_Exercícios propostos_.
**A.** Responda com base no texto do exercício:
(i) Quantas unidades a Cogna fechou na base anual?
(ii) Quem é o CEO da Cogna?
(iii) Quanto a receita da Kroton subiu ano a ano?
**B.** Traduza para o inglês esta frase do texto do exercício: "A receita da Kroton subiu 14,9% ano a ano, para R$ 806,3 milhões, em seu terceiro trimestre consecutivo de crescimento de dois dígitos."
**C.** Imprima, sem mudar nada, o trecho do texto do exercício que começa em "A receita  da" e termina em "prezava pela rentabilidade.".

_Texto do exercício_.
□ □ □
O varejo não foi o único segmento que sinalizou que o seu ambiente competitivo está pregando por maior razoabilidade. A mesma discussão apareceu, por exemplo, entre empresas de educação.

A Cogna (COGN3) afirmou que na Kroton, uma das suas principais marcas, houve espaço para aumentar o ticket médio, com maior captação e também com repasse do IPCA nas rematrículas.  Além disso, a companhia vem diminuindo o seu número de campi, com o fechamento de 12 unidades na base anual.

Em entrevista ao InfoMoney, Roberto Valério, CEO da Cogna, explicou que todo o setor de educação está mais racional, o que explica o ticket médio resiliente.

“O foco da companhia em ampliar a base de alunos sem renunciar à qualidade de receita permitiu o crescimento de receita líquida de dois dígitos em Kroton nos últimos 3 trimestres”, destacou o release de resultados do 1T23 da companhia.

A receita  da Kroton subiu 14,9% ano a ano, para R$ 806,3 milhões, em seu terceiro trimestre consecutivo de crescimento de dois dígitos.

A Cielo (CIEL3) talvez seja, por fim, o caso mais marcante quando o assunto é competição racional. A companhia enfrentou períodos difíceis nos últimos anos, perdendo recorrentemente espaço no mercado das adquirentes, mas sempre bateu na tecla que prezava pela rentabilidade.
□ □ □
Registros de um conjunto de dados:

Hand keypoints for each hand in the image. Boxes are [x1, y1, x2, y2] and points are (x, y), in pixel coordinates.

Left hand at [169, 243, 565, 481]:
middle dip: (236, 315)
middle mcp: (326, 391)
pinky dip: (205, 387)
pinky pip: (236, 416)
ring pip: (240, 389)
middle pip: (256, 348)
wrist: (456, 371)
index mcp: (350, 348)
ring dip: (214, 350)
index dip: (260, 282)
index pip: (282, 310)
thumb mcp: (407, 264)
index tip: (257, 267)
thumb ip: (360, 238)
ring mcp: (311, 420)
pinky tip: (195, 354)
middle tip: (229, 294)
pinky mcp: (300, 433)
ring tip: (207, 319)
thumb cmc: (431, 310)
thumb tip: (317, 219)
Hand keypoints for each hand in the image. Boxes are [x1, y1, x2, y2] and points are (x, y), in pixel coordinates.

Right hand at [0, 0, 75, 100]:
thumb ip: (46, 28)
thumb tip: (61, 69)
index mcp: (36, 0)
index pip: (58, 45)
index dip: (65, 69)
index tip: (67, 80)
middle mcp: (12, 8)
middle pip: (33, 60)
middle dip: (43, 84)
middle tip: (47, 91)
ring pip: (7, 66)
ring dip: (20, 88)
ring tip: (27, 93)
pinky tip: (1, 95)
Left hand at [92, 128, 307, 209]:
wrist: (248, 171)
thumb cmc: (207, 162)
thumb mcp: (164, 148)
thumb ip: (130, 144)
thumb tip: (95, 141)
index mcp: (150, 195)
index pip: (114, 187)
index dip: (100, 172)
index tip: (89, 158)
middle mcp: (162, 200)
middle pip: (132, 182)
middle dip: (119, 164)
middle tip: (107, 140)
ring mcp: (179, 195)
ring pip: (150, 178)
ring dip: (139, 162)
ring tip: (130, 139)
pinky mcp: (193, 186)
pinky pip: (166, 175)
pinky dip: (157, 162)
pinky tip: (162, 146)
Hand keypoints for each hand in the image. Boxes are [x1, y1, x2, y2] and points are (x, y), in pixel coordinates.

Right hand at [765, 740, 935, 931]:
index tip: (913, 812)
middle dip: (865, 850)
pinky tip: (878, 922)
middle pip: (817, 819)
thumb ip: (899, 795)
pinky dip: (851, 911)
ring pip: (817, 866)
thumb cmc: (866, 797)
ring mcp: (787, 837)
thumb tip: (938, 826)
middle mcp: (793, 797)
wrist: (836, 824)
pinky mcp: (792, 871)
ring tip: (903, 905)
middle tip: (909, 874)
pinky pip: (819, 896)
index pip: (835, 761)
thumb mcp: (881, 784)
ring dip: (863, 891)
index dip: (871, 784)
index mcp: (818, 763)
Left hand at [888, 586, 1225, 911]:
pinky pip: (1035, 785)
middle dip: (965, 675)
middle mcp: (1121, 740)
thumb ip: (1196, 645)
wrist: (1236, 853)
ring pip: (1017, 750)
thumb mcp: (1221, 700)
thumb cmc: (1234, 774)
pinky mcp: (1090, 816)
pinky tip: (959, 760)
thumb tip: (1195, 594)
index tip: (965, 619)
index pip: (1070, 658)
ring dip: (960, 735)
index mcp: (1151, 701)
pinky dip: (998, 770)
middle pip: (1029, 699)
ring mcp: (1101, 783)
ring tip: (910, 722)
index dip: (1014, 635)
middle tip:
□ □ □
_Respostas por tarefa_.
**A.**
(i) 12 unidades.
(ii) Roberto Valério.
(iii) 14,9%.

**B.** Kroton's revenue rose 14.9% year over year, to R$ 806.3 million, in its third consecutive quarter of double-digit growth.

**C.**
A receita  da Kroton subiu 14,9% ano a ano, para R$ 806,3 milhões, em seu terceiro trimestre consecutivo de crescimento de dois dígitos.

A Cielo (CIEL3) talvez seja, por fim, o caso mais marcante quando o assunto é competição racional. A companhia enfrentou períodos difíceis nos últimos anos, perdendo recorrentemente espaço no mercado das adquirentes, mas sempre bateu na tecla que prezava pela rentabilidade.